▶ Ausgewählter Textabschnitt:
______________________________

Wie uns der Mond zum Urknall bringt
Der Mensch strebt nach den Sternen – mit diesem Bestreben wuchs gleichzeitig auch die Kreativität, um die Sterne vom Himmel und auf die Erde zu holen. Mit der Erfindung des Teleskops durch Hans Lipperhey um 1608 bzw. durch Galileo Galileis Weiterentwicklung wurde ein Prozess in Gang gesetzt, der uns heute bis an die Grenzen des beobachtbaren Universums blicken lässt, fast 14 Milliarden Jahre in die Vergangenheit.
Auf dem Weg dorthin wanderten die Teleskope der Astronomen immer weiter von der Erde weg. Der Grund für diese Entwicklung ist eine logische Konsequenz der Entwicklung der Menschheit – wachsende Städte, die mit immer mehr Lichtern die Nacht zum Tag machen. Und so finden wir heutige Großteleskope in den trockensten Wüsten, auf hohen Vulkanen oder im ewigen Eis. Und sogar die Erdumlaufbahn wurde bereits von Astronomen erobert, um mit Weltraumteleskopen der störenden Erdatmosphäre zu entgehen. So befanden und befinden sich bis zum heutigen Tag insgesamt fast 50 Weltraumteleskope verschiedenster Funktionen und Aufgaben in der Erdumlaufbahn und sammeln/sammelten wertvolle Informationen über das Universum.

______________________________

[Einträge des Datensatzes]
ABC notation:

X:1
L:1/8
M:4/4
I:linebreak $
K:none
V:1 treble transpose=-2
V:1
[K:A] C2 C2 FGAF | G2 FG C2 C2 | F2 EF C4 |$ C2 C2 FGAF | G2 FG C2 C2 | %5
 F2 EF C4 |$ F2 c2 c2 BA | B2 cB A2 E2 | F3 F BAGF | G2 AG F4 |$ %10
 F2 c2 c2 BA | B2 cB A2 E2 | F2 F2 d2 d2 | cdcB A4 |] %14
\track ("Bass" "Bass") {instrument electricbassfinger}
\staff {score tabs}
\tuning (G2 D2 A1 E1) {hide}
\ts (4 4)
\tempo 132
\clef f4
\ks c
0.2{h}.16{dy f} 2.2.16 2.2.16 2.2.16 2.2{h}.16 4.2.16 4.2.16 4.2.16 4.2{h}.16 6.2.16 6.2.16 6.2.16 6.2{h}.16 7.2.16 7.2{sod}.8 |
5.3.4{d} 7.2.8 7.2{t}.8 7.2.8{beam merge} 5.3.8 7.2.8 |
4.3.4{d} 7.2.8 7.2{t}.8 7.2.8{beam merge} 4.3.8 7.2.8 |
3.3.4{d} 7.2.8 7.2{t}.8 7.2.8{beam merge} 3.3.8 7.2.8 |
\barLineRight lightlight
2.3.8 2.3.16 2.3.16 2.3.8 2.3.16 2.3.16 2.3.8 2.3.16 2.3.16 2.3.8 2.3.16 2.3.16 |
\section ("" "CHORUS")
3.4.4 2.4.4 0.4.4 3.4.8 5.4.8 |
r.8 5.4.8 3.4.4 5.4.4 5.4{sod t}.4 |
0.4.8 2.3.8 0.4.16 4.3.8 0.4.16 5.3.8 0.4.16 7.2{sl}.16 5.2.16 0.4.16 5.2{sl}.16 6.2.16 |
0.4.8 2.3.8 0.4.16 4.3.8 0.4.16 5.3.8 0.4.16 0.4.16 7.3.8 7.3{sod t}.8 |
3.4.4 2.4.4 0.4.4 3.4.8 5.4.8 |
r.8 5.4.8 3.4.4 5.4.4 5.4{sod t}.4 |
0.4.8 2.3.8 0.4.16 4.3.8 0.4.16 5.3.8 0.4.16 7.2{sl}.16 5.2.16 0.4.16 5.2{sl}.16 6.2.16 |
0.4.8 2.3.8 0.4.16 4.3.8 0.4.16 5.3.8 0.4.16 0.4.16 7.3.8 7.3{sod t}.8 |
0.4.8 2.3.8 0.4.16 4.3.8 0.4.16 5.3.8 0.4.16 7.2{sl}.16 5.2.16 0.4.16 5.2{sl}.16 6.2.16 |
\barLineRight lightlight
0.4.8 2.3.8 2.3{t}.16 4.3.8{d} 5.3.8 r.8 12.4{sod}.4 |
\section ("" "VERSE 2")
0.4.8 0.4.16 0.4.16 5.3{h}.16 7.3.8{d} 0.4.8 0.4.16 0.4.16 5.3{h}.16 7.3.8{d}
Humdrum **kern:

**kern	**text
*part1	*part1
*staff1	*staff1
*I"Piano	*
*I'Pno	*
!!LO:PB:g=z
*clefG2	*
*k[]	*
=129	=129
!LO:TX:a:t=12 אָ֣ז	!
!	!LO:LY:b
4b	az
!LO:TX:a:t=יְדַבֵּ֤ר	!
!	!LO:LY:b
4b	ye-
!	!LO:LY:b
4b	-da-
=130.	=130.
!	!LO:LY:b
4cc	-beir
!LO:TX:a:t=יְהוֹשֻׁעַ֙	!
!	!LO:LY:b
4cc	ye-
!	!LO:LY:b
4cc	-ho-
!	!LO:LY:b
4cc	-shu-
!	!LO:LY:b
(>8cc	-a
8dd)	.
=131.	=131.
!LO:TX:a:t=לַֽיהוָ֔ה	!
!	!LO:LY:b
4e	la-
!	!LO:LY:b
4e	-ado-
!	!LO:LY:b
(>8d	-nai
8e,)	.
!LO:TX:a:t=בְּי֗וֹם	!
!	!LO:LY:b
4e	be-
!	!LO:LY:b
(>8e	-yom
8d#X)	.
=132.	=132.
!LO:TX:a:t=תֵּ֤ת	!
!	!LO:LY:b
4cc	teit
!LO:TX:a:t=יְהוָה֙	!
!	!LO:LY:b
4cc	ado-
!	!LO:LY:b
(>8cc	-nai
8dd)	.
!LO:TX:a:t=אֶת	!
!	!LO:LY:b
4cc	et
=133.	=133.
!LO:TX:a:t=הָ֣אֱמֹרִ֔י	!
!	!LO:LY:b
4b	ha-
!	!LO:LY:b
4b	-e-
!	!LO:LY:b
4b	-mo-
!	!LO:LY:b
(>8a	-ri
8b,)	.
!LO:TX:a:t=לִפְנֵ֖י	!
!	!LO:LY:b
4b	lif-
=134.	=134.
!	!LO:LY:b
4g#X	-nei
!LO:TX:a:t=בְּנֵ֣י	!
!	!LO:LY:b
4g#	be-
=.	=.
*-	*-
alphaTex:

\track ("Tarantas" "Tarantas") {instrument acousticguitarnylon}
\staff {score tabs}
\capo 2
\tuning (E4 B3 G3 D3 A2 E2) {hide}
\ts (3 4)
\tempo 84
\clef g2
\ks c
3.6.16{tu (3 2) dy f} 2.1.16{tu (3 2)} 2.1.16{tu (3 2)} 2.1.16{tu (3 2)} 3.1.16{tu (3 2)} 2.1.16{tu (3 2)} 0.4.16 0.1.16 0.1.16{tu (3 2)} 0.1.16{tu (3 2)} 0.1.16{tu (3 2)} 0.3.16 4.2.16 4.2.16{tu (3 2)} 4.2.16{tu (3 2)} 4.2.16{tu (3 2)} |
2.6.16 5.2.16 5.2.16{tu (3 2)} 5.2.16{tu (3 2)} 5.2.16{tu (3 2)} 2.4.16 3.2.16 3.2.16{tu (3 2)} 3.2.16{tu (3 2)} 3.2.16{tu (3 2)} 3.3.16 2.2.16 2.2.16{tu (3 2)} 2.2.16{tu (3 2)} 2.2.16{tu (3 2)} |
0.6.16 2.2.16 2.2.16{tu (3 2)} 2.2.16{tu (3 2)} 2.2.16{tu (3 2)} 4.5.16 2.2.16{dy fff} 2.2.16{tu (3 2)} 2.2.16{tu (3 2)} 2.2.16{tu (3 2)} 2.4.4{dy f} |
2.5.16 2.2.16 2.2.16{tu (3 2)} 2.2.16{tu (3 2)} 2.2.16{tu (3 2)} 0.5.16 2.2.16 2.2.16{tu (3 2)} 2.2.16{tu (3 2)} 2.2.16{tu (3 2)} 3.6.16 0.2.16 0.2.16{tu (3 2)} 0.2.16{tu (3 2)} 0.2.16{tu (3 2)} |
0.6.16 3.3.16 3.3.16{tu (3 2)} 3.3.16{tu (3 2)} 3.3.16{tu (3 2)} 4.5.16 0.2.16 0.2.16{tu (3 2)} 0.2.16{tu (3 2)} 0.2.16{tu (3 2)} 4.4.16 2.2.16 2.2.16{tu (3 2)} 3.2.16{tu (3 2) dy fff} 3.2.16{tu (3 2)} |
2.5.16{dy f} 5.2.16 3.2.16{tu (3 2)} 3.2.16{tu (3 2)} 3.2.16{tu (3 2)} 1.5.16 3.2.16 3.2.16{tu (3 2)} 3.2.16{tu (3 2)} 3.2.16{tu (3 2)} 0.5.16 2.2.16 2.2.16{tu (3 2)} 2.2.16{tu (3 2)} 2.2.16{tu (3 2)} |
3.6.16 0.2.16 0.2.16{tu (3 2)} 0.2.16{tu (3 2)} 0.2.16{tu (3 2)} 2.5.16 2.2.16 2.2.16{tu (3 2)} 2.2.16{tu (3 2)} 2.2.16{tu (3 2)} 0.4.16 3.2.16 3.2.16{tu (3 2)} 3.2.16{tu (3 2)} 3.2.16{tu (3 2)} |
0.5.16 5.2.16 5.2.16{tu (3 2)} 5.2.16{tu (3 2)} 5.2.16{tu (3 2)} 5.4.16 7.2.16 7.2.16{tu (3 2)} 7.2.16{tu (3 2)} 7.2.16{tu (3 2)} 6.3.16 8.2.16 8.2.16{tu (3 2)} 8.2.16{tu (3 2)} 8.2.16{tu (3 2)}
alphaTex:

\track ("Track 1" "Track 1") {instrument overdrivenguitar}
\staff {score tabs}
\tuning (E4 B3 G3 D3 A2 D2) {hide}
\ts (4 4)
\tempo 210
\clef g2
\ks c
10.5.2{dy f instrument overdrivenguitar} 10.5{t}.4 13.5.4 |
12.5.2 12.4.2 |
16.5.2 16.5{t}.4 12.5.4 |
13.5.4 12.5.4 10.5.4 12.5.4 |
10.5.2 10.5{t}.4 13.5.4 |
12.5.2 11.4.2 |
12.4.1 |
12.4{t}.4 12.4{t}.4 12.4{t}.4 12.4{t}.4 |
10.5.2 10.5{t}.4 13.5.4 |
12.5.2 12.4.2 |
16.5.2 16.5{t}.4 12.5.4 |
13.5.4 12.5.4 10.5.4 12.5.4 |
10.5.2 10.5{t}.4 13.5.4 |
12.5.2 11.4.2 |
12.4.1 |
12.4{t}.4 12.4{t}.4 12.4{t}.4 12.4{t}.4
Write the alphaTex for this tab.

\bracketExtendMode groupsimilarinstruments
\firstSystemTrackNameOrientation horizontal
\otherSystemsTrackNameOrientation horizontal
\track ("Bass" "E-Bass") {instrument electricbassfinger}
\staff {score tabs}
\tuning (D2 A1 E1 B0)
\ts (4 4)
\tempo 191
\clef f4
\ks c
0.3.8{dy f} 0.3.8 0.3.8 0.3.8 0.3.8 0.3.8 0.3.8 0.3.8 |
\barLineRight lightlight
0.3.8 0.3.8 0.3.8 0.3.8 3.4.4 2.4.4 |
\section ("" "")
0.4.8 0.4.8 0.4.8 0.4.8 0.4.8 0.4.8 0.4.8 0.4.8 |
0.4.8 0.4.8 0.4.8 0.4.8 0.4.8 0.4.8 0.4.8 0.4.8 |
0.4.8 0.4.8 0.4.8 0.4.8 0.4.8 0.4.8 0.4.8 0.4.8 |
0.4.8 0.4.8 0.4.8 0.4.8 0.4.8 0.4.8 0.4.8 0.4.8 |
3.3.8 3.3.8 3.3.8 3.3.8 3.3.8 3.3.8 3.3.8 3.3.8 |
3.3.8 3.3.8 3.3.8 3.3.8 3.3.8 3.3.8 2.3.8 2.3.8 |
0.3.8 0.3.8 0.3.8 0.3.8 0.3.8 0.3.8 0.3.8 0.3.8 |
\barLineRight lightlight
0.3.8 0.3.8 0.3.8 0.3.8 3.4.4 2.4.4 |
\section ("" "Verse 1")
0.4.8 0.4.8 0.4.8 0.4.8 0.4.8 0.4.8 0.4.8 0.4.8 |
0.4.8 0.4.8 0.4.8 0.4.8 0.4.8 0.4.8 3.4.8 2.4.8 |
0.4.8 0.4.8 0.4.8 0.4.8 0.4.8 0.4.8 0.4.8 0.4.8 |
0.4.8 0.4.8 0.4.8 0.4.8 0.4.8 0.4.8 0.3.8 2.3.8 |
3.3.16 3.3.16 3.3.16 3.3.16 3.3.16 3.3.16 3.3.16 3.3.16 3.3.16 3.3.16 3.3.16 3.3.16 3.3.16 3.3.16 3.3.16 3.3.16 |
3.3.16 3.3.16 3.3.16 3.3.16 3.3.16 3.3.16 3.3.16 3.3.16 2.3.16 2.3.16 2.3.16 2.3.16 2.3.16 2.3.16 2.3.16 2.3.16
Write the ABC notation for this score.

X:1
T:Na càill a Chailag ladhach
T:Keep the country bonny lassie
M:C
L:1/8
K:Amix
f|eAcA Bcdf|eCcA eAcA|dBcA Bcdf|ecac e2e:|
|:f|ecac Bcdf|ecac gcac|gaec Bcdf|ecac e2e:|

______________________________

▶ Aufgaben:
a - Übernimm aus dem Text über Teleskope wortgetreu die Passage zwischen "Wie uns der" und "in die Vergangenheit.", beide Stellen eingeschlossen.
b - Wer hat laut dem Text über Teleskope das Teleskop um 1608 erfunden?
c - Schreibe den Text über Teleskope im Anschluss an seinen letzten Satz weiter.
Die Auflistung ist eigenständiges Material und gehört nicht zum Text über Teleskope.

▶ Lösungen:
a -
Wie uns der Mond zum Urknall bringt
Der Mensch strebt nach den Sternen – mit diesem Bestreben wuchs gleichzeitig auch die Kreativität, um die Sterne vom Himmel und auf die Erde zu holen. Mit der Erfindung des Teleskops durch Hans Lipperhey um 1608 bzw. durch Galileo Galileis Weiterentwicklung wurde ein Prozess in Gang gesetzt, der uns heute bis an die Grenzen des beobachtbaren Universums blicken lässt, fast 14 Milliarden Jahre in die Vergangenheit.

b - Hans Lipperhey.

c -
Derzeitige Planungen gehen einen Schritt weiter und bringen Astronomen zum Träumen: Teleskope auf der Rückseite des Mondes.
Während sich die globale Astronomiegemeinde derzeit schon auf der 50. Jubiläum der Mondlandung am 21. Juli 1969 vorbereitet, entwerfen Wissenschaftler bereits seit Jahrzehnten Pläne, wie sie astronomische Beobachtungen auf dem Mond durchführen können. Diese Pläne sind mit der zurzeit wieder einsetzenden Fokussierung der Raumfahrtmächte auf den Mond durchaus in greifbarer Nähe. Während die NASA eine feste Raumstation am Mond plant, spricht ESA-Chef Johann-Dietrich Wörner sogar von einem Mond-Dorf; in China wird fleißig an einer Mondbasis gearbeitet.
Und so scheint es, dass der Wettlauf zum Mond aus den 1960er-Jahren erneut entfacht wurde, wobei das Augenmerk jedoch klarer auf wissenschaftlichen Zwecken liegt.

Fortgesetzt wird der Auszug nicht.